Konstantin Kovalenko

Personal information
- Full name: Konstantin Valeryevich Kovalenko
- Date of birth: 2 February 1975 (age 51)
- Place of birth: Rahachow, Belarusian SSR
- Height: 1.75 m (5 ft 9 in)
- Position: Midfielder

Senior career*
- Years: Team / Apps / (Gls)
- 1991: Kuban Barannikovsky / 7 / (1)
- 1992: Torpedo Armavir / 5 / (3)
- 1993–1995: Kolos Krasnodar / 99 / (39)
- 1995–1996: Kremin Kremenchuk / 10 / (1)
- 1996: Spartak Moscow / 2 / (1)
- 1997: Kuban Krasnodar / 20 / (8)
- 1997: Zhemchuzhina Sochi / 10 / (1)
- 1998: Metallurg Lipetsk / 10 / (2)
- 1998: Zhemchuzhina Sochi / 13 / (3)
- 1999: Alania Vladikavkaz / 3 / (0)
- 1999: Zhemchuzhina Sochi / 15 / (5)
- 2000: Chernomorets Novorossiysk / 18 / (9)
- 2001: Kuban Krasnodar / 11 / (2)
- 2002: Chernomorets Novorossiysk / 11 / (1)
- 2002: Saturn-RenTV Ramenskoye / 2 / (0)
- 2003: Spartak Nalchik / 23 / (3)
- 2004: Luch-Energiya Vladivostok / 10 / (0)
- 2005: Sochi-04 / 10 / (1)
- 2005: Azovets Primorsko-Akhtarsk
- 2006: GNS-Spartak Krasnodar
- 2007: Azovets Primorsko-Akhtarsk
- 2008: Sochi-04 / 10 / (6)
- 2018: FC Kuban Krasnodar (amateur)

International career
- 1995–1999: Belarus / 2 / (0)

Managerial career
- 2011: CPYuF Krasnodar

= Konstantin Kovalenko =

Footballer from Belarus

Konstantin Valeryevich Kovalenko (Константин Валерьевич Коваленко; Канстанцін Валер'евіч Каваленка; born 2 February 1975) is a Belarusian and Russian former professional footballer.
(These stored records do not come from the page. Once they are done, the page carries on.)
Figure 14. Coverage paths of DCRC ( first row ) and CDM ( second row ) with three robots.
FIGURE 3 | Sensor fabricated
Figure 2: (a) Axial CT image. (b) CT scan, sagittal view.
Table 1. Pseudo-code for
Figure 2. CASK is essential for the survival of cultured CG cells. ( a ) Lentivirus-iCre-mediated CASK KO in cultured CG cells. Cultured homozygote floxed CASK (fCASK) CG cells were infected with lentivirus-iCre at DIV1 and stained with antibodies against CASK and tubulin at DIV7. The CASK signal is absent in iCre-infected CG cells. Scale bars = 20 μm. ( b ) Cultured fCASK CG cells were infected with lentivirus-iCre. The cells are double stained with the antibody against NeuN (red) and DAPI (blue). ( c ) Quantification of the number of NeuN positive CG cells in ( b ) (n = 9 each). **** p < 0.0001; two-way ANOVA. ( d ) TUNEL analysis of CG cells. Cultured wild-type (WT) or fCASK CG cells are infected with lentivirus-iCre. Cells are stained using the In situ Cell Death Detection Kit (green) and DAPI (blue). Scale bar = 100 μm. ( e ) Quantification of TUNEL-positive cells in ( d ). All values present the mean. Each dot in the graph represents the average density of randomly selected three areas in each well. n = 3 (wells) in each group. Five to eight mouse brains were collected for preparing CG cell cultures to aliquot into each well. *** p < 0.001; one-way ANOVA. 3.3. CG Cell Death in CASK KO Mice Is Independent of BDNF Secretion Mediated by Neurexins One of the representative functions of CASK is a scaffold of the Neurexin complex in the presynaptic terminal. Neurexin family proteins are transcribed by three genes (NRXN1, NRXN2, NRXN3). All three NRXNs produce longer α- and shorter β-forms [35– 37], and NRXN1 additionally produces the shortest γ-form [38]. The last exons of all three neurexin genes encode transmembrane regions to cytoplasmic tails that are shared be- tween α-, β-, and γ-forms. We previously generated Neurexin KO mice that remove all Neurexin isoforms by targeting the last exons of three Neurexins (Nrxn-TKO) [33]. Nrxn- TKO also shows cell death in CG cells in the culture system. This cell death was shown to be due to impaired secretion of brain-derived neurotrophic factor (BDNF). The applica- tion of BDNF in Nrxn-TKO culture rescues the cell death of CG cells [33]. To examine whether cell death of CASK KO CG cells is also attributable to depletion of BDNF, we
He also worked as a youth coach with FC Krasnodar in Russia.

==Career==
He made his professional debut in the Soviet Second League in 1991 for FC Kuban Barannikovsky. He played 1 game in the 1996–97 UEFA Cup for FC Spartak Moscow.

His brother Andrei Kovalenko also played football professionally.

On 27 October 2008 he punched referee Sergei Timofeyev in the face in the Russian Second Division game FC Sochi-04 - FC Olimpia Volgograd. He was banned from football for a year.

==Honours==
Spartak Moscow
- Russian Premier League champion: 1996.